¿Estamos juntos por interés, o el interés consiste precisamente en estar juntos? Una conversación, trate de la socorrida meteorología o de lo que pasó en el trabajo; la acalorada discusión de bar sobre política o la reunión para diseñar una campaña publicitaria, todas ellas cumplen el cometido de retener al otro y de construir con él cierta complicidad.
Mientras esperamos en la cola del supermercado, estamos compartiendo espacio y tiempo con desconocidos que, por un instante, integran junto a nosotros un pequeño sistema social. Muchas historias han fantaseado con la irrupción súbita de un elemento inesperado —un peligro, un compromiso, un obligado aislamiento— que empuja de repente a interactuar entre extraños, por el mero hecho de hallarse juntos: surgen entonces simpatías o antipatías, nacen complicidades inesperadas o bruscas aversiones, y todo eso estaba ahí, en potencia, en el previo anonimato.
“El infierno son los otros”, aseveraba Sartre, y siempre he pensado que tenía razón, pero se le olvidó añadir que también el cielo: los otros lo son todo. Somos seres gregarios e irremediablemente hipersociales. Los espectadores que se embuten en las gradas de un estadio no se conocerán nunca, pero encuentran una misteriosa satisfacción en estar ahí, apretados unos contra otros, emocionándose ante un mero símbolo y abucheando juntos al contrario. Escena inquietantemente primitiva, que nos remite a las hordas de nuestros antepasados, de los que nos queda más de lo que nos gustaría admitir.

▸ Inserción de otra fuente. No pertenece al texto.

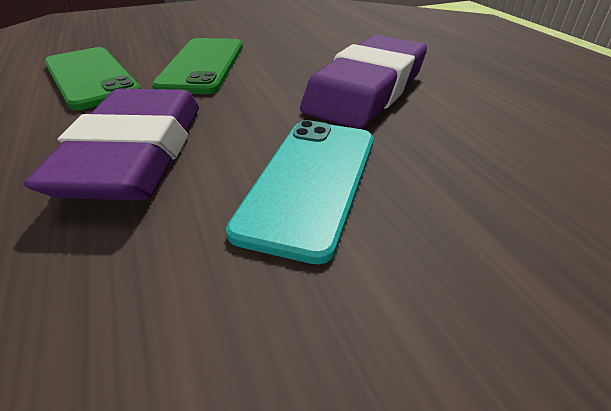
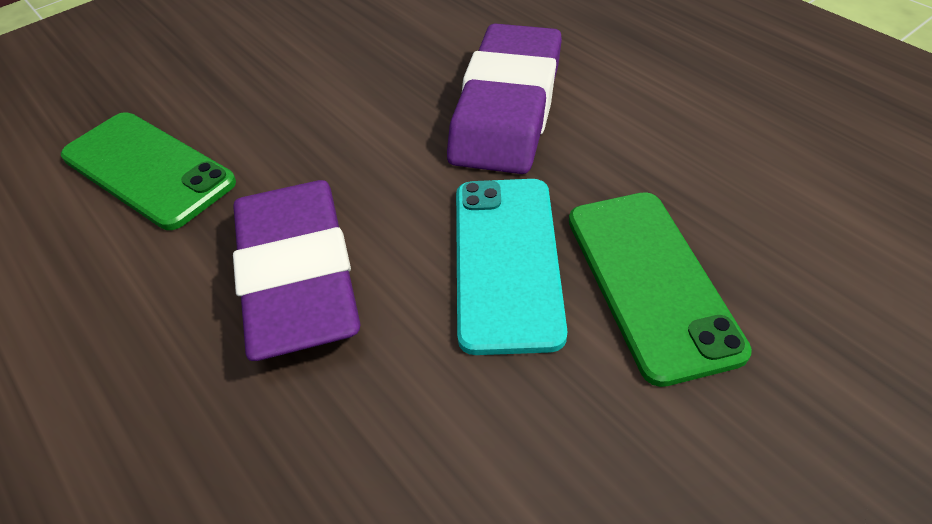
camera: 15 degrees left, 10 degrees up
green phone [152,38,243,94] -> green phone moved to [569,192,752,387]

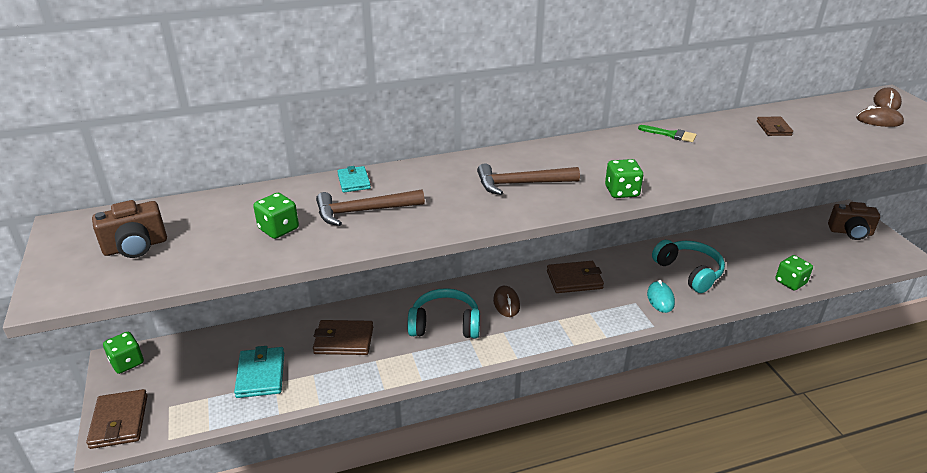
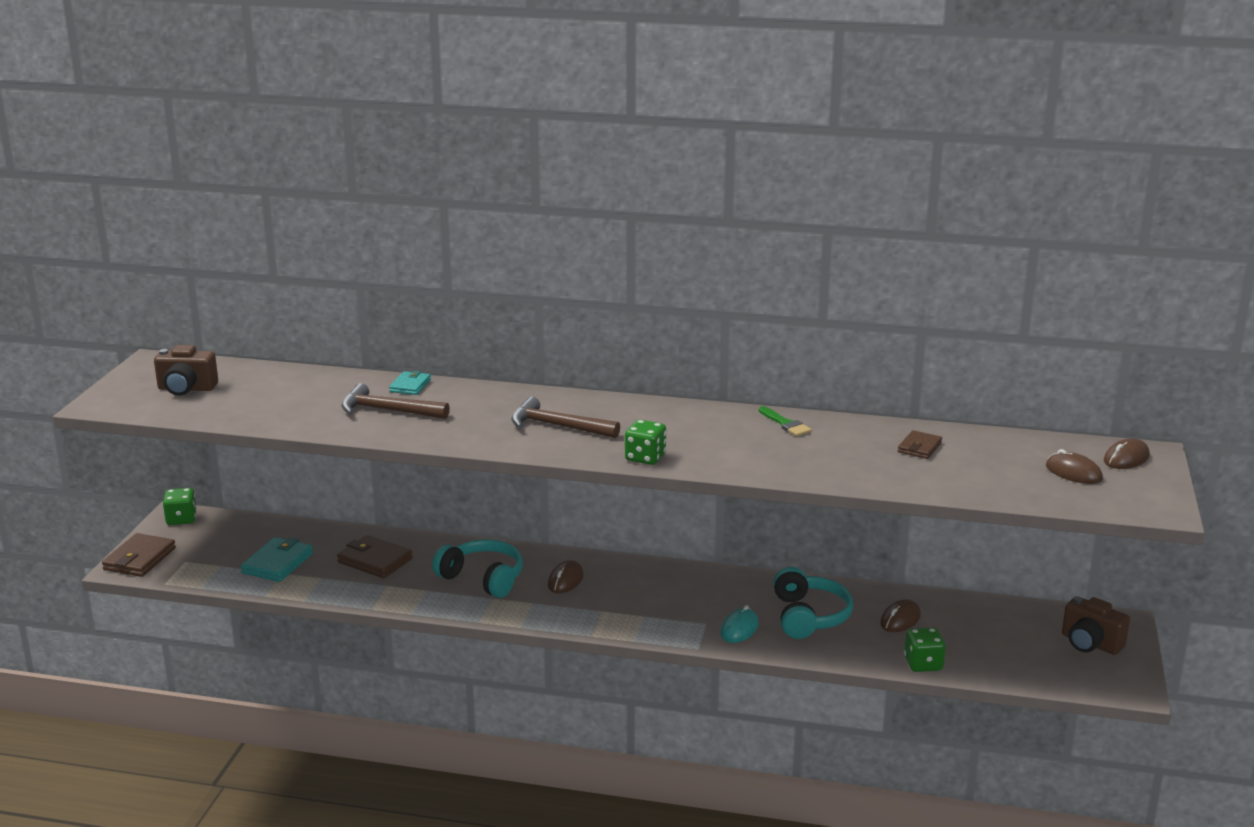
camera: 30 degrees right, 10 degrees down
green dice [253,193,299,239] -> none
brown wallet [547,261,604,293] -> none
none -> brown mouse [880,599,921,632]

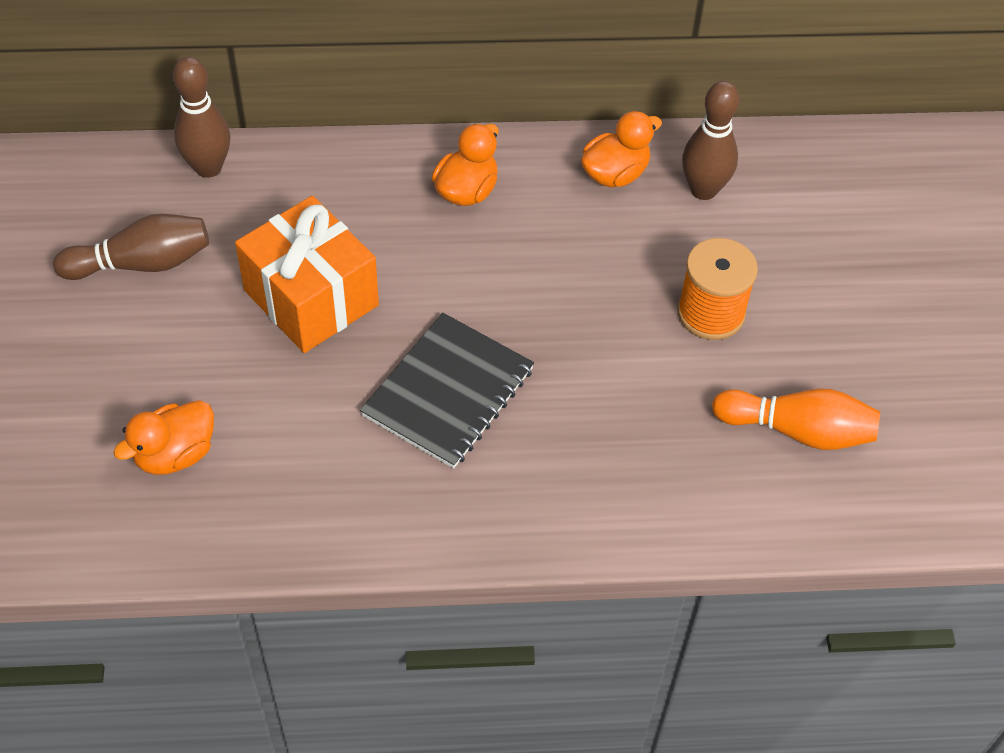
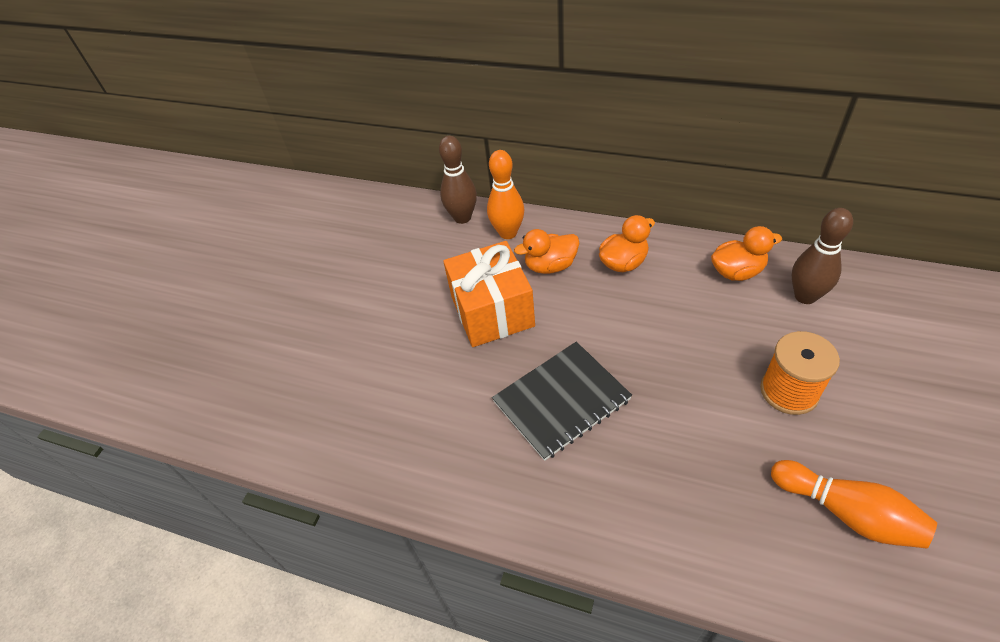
camera: 30 degrees right, 5 degrees down
brown bowling pin [53,214,209,280] -> none
orange duck [113,400,214,475] -> orange duck moved to [514,229,579,274]
none -> orange bowling pin [487,150,525,239]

Vivimos en colmenas hinchadas hasta la monstruosidad, inmersos en masas de gente que nos abruma y nos molesta, pero a la vez nos reconforta. Nos entretiene el espectáculo variopinto de calles y plazas. Los ruidos de los vecinos son un fastidio, pero alivian la devastación de las tardes de domingo. Consumimos los frutos del trabajo de otros y dedicamos nuestro trabajo a otros.
Necesitamos buscar, sentir, cultivar, disfrutar y aborrecer la presencia de la gente. Nos inquieta y pone en guardia, por lo menos, tanto como nos atrae y nos tranquiliza: sabemos que en todo prójimo alienta el amigo que necesitamos y el enemigo que tememos; ni de uno ni de otro podemos prescindir, ambos nos llenan la vida, nos definen y nos entretienen. Las conversaciones, en su mayor parte, son meras oportunidades para acompañarnos, y esa coexistencia, a menudo, es un goce en sí misma. El amor es la culminación del puro estar juntos, es un coexistir que se vuelca en la entrega y el disfrute por la simple presencia del otro, al que se ha convertido en una parte de nuestra intimidad. El odio no es menos íntimo.
La soledad misma está urdida con espesas fibras de evocaciones y afectos, y teñida por significados que hemos construido, o heredado, inmersos en nuestro entorno social. Rara es la soledad que no se complace en evocar gratos recuerdos de vivencias junto a seres queridos, o que no se atormenta con la rabia, el rencor o el temor a lo que los demás nos hayan hecho o puedan hacernos. Hasta los sueños consisten en escenas de intercambio con otros.
Así que no debe extrañarnos que nuestra vida, que atribuimos a ese individuo que supuestamente somos, constituya en realidad un fenómeno colectivo, un desfile de personajes que entran y salen, como en las obras de teatro. Dicho a la manera clásica: somos multitud. Un gentío en el que permanecemos inmersos, al cual se superpone otro de tipo simbólico que no cesa de bullir en nuestra identidad multitudinaria. Cada vez que digo “yo”, estoy refiriéndome a una corriente de experiencia formada por un imparable trasiego de gentes.